### SELECTED TEXT

According to results from low-temperature N2 adsorption and high-pressure MIP, full-scale pore structures are represented (Figure 9). Theoretically, high-pressure MIP can be used to detect pore structures with pore diameters ranging from 3.6 nm to 100,000 nm [35,36]. However, in shale samples with high amounts of organic matter and clay minerals, pore volumes estimated from pores of 3.6 nm~100 nm are always overestimated by the high-pressure MIP method. The reasons are, on the one hand, that micropores related to organic matter and clay minerals will be formed due to very high pressure; on the other hand, ink bottle-shaped pores with a pore throat less than 100 nm are not detected accurately [37]. Thus, we use low-temperature N2 adsorption and high-pressure MIP to analyze pores with diameters of 2 nm~100 nm and 100 nm~100,000 nm, respectively. To better evaluate pore distributions, pore diameter is divided into four categories according to mesopore/macropore boundaries (the solid line) and distributing peaks (the dotted lines) in Figure 9. Table 2 presents the pore volumes of the four categories, which are referred to as Volume 1 (2 nm < D < 50 nm), Volume 2 (50 nm < D < 100 nm), Volume 3 (100 nm < D < 10,000 nm) and Volume 4 (10,000 nm < D < 100,000 nm).

[Data entries]
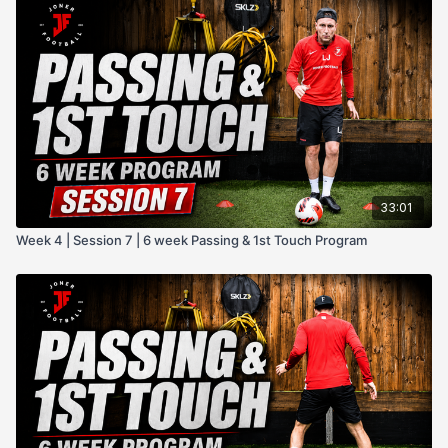
33:01
Week 4 | Session 7 | 6 week Passing & 1st Touch Program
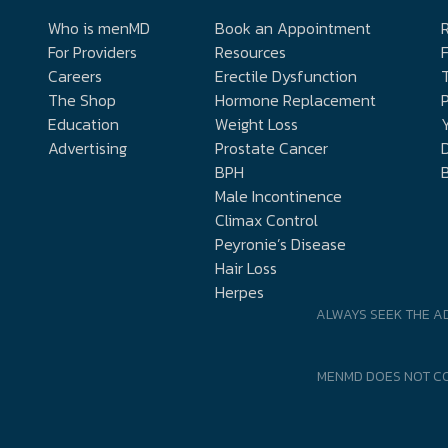
Who is menMD
Book an Appointment
R
For Providers
Resources
Careers
Erectile Dysfunction
The Shop
Hormone Replacement
P
Education
Weight Loss
Y
Advertising
Prostate Cancer
D
BPH
Male Incontinence
Climax Control
Peyronie’s Disease
Hair Loss
Herpes
ALWAYS SEEK THE A
MENMD DOES NOT CO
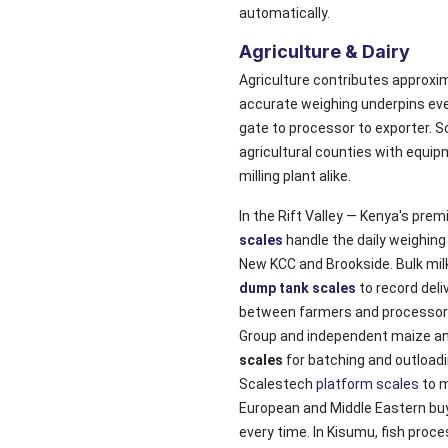
automatically.
Agriculture & Dairy
Agriculture contributes approxi
accurate weighing underpins ever
gate to processor to exporter. 
agricultural counties with equipm
milling plant alike.
In the Rift Valley — Kenya's prem
scales
handle the daily weighin
New KCC and Brookside. Bulk milk
dump tank scales
to record deli
between farmers and processors.
Group and independent maize a
scales
for batching and outloadin
Scalestech
platform scales
to m
European and Middle Eastern buy
every time. In Kisumu, fish proce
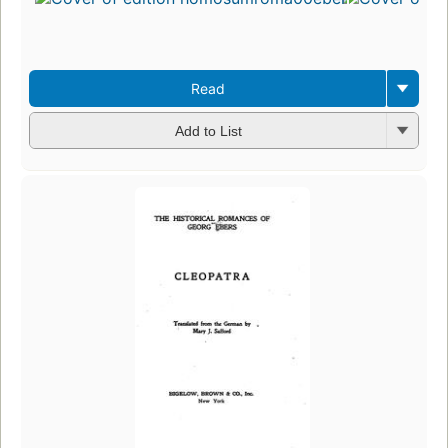
Read
Add to List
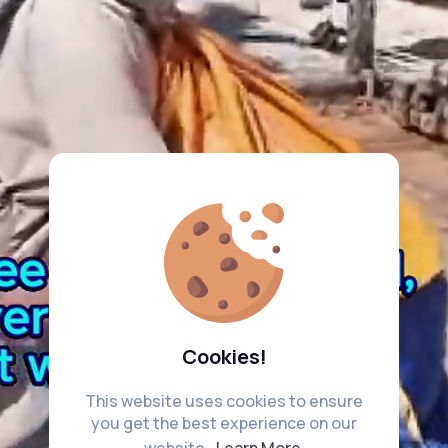
Cookies!
This website uses cookies to ensure
you get the best experience on our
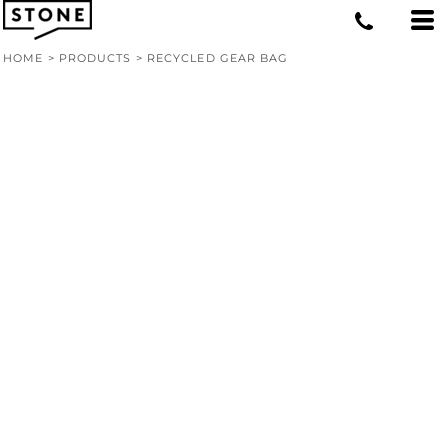
HOME
>
PRODUCTS
>
RECYCLED GEAR BAG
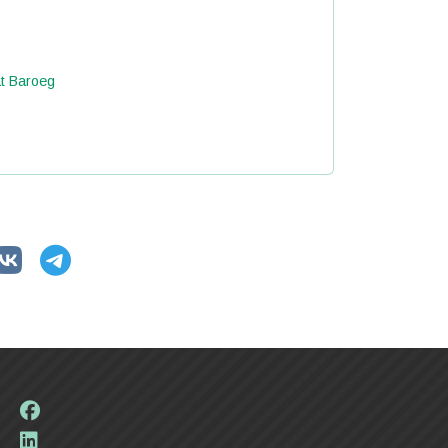
at Baroeg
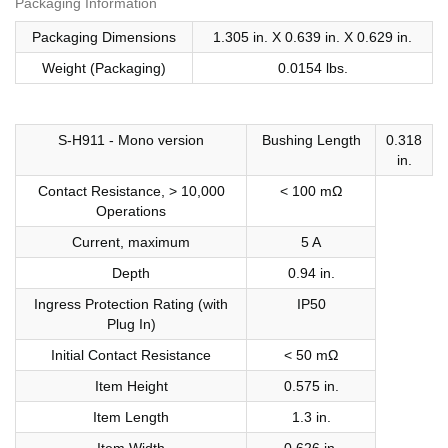
Packaging Information
Packaging Dimensions
1.305 in. X 0.639 in. X 0.629 in.
Weight (Packaging)
0.0154 lbs.
S-H911 - Mono version
Bushing Length
0.318
in.
Contact Resistance, > 10,000
< 100 mΩ
Operations
Current, maximum
5 A
Depth
0.94 in.
Ingress Protection Rating (with
IP50
Plug In)
Initial Contact Resistance
< 50 mΩ
Item Height
0.575 in.
Item Length
1.3 in.
Item Width
0.626 in.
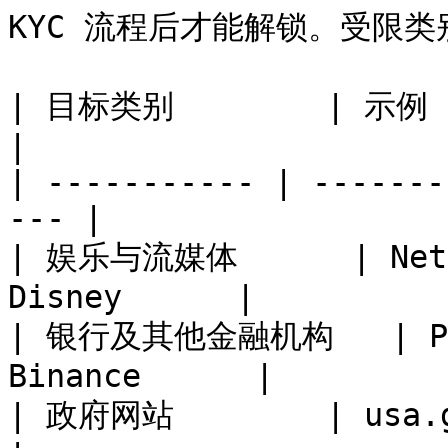
KYC 流程后才能解锁。受限类
| 目标类别        | 示例                                    
|

| ----------- | -------
--- |

| 娱乐与流媒体      | Netfl
Disney      |

| 银行及其他金融机构   | PayP
Binance      |

| 政府网站        | usa.gov, canada.ca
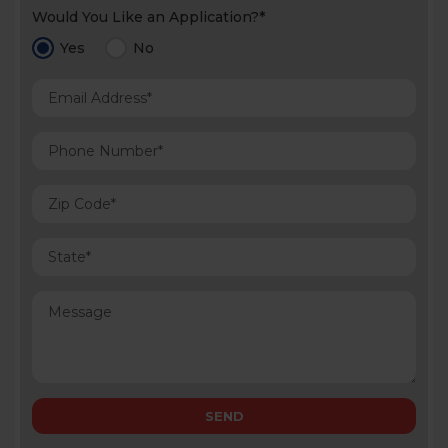
Would You Like an Application?*
Yes
No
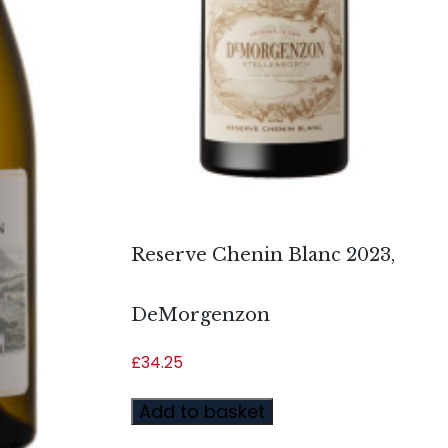
Reserve Chenin Blanc 2023,
DeMorgenzon
£
34.25
Add to basket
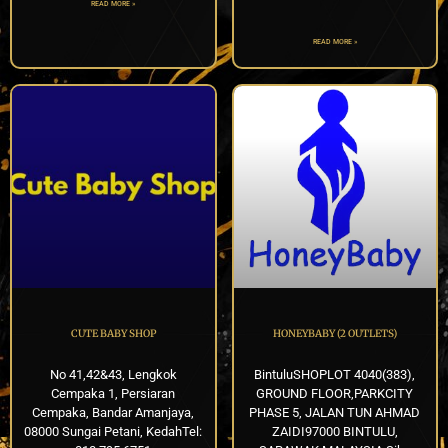
READ MORE »
READ MORE »
CUTE BABY SHOP
HONEYBABY (2 OUTLETS)
No 41,42&43, Lengkok
BintuluSHOPLOT 4040(383),
Cempaka 1, Persiaran
GROUND FLOOR,PARKCITY
Cempaka, Bandar Amanjaya,
PHASE 5, JALAN TUN AHMAD
08000 Sungai Petani, KedahTel:
ZAIDI97000 BINTULU,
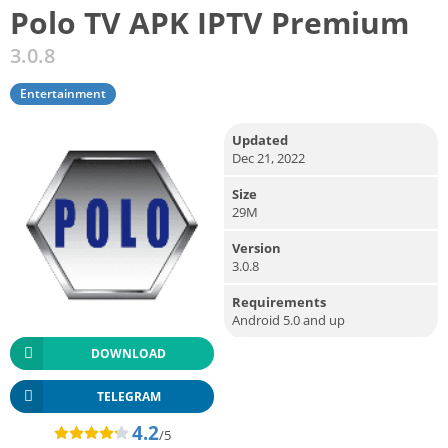
Polo TV APK IPTV Premium
3.0.8
Entertainment
Updated
Dec 21, 2022
Size
29M
Version
3.0.8
Requirements
Android 5.0 and up
DOWNLOAD
TELEGRAM
4.2
/5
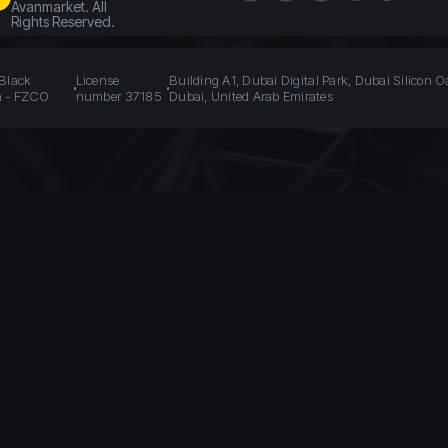
Avanmarket. All
Rights Reserved.
 Black
License
Building A1, Dubai Digital Park, Dubai Silicon O
n - FZCO
number 37185
Dubai, United Arab Emirates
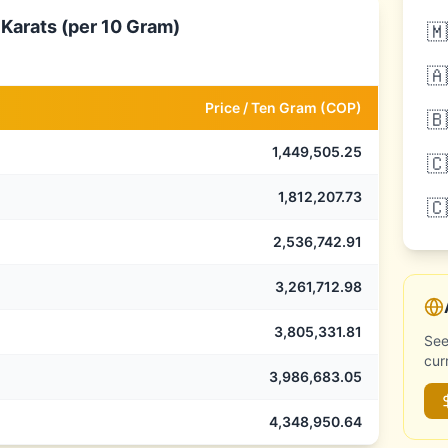
 Karats (per 10 Gram)
🇲
🇦
Price /
Ten Gram
(
COP
)
🇧
1,449,505.25
🇨
1,812,207.73
🇨
2,536,742.91
3,261,712.98
3,805,331.81
See
cur
3,986,683.05
4,348,950.64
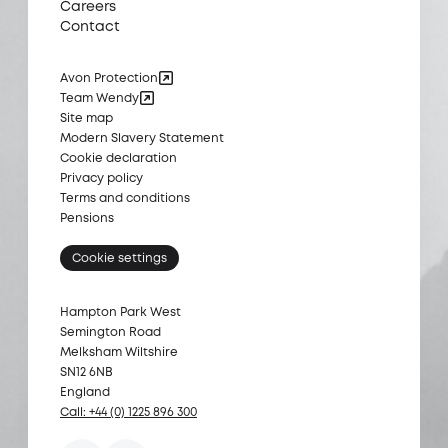
Careers
Contact
Avon Protection
Team Wendy
Site map
Modern Slavery Statement
Cookie declaration
Privacy policy
Terms and conditions
Pensions
Cookie settings
Hampton Park West
Semington Road
Melksham Wiltshire
SN12 6NB
England
Call: +44 (0) 1225 896 300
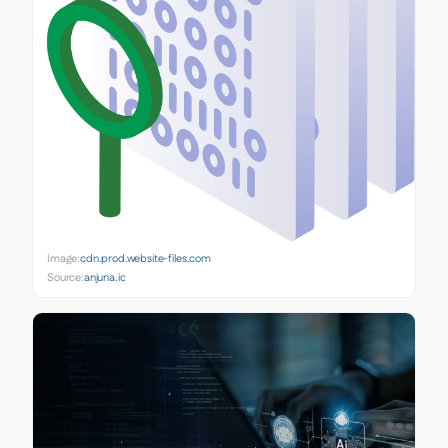
Image:
cdn.prod.website-files.com
Source:
anjuna.io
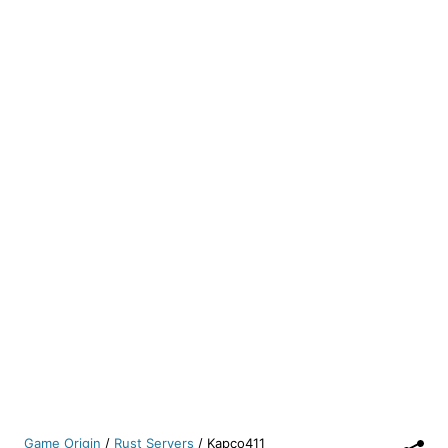
Game Origin
/
Rust Servers
/
Kapco411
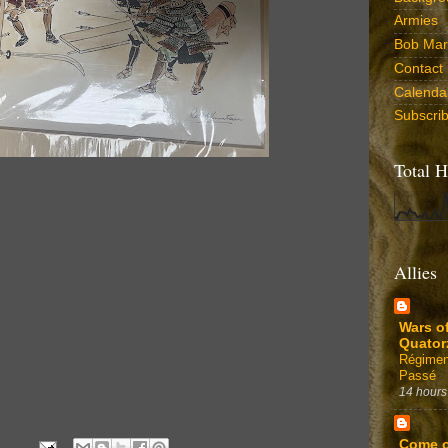
Armies
Bob Marr
Contact
Calenda
Subscri
Total H
Allies
Wars o
Quator
Régimen
Passé
14 hours
Come 
4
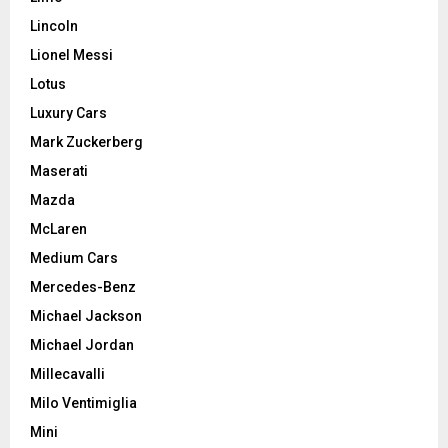
Lincoln
Lionel Messi
Lotus
Luxury Cars
Mark Zuckerberg
Maserati
Mazda
McLaren
Medium Cars
Mercedes-Benz
Michael Jackson
Michael Jordan
Millecavalli
Milo Ventimiglia
Mini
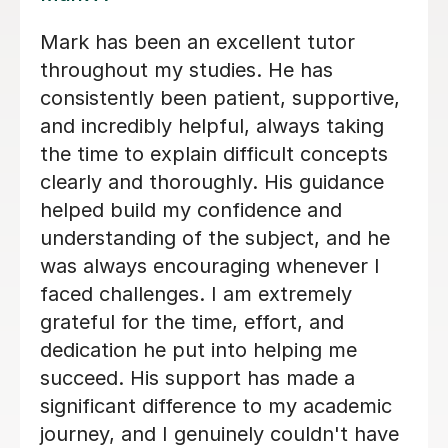
Vanessa has been WONDERFUL. My
Daughter needed some extra support
with her Accounting Alevel as her
school teacher was off sick. She was
able to work through all the areas that
had therefore been missed. Vanessa
took her time , was clear in her
explanations and very supportive.
Between them they structure the
teaching to cover exactly what my
daughter needed.
Emily S
2nd Jun 2026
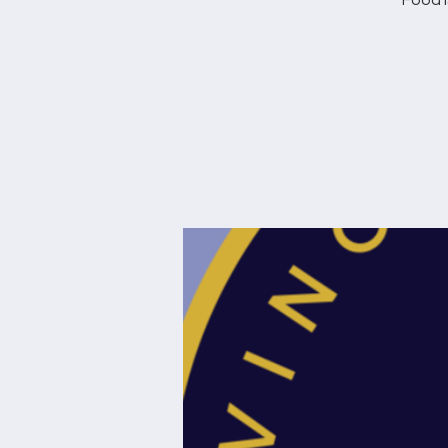
Food i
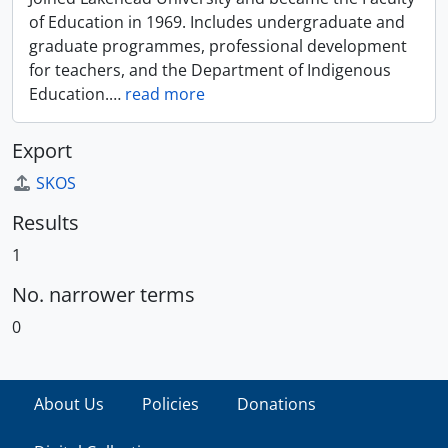
of Education in 1969. Includes undergraduate and
graduate programmes, professional development
for teachers, and the Department of Indigenous
Education.
…
read more
Export
SKOS
Results
1
No. narrower terms
0
About Us
Policies
Donations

### WORK ITEM
Extend the passage on shale pore structure, starting right after its final sentence defining Volumes 1 through 4.

### TASK RESPONSE
Each sample shows a higher Volume 1 than Volume 2, Volume 3, and Volume 4 (Table 2). Average Volume 1 for the laminated organic matter-lean shale is 0.029 cm3/g, which is higher than that for the unlaminated organic matter-intermediate shale (0.019 cm3/g) and laminated organic matter-rich shale (0.011 cm3/g) (Figure 10a). Whereas, average volumes 2, 3, and 4 for the laminated organic matter-lean shale are 0.0019 cm3/g, 0.0011 cm3/g, and 0.0030 cm3/g, which are close to those for the unlaminated organic matter-intermediate shale and laminated organic matter-rich shale (Figure 10a). This indicates that mesopore is the dominant pore type for all the shale, as the percents of Volume 1 are 82.9%, 73.7%, and 62.5% for the laminated organic matter-lean shale, unlaminated organic matter-intermediate shale, and organic matter-rich shale (Figure 10b). Percentages of Volume 4 are 8.6%, 16.4%, and 21.1% for the laminated organic matter-lean shale, unlaminated organic matter-intermediate shale, and laminated organic matter-rich shale (Figure 10b). Therefore, the pore space of the low-matured shale in the third member of the Jiufotang Formation is mainly contributed by mesopores, followed by macropores with diameters of 10,000 nm~100,000 nm.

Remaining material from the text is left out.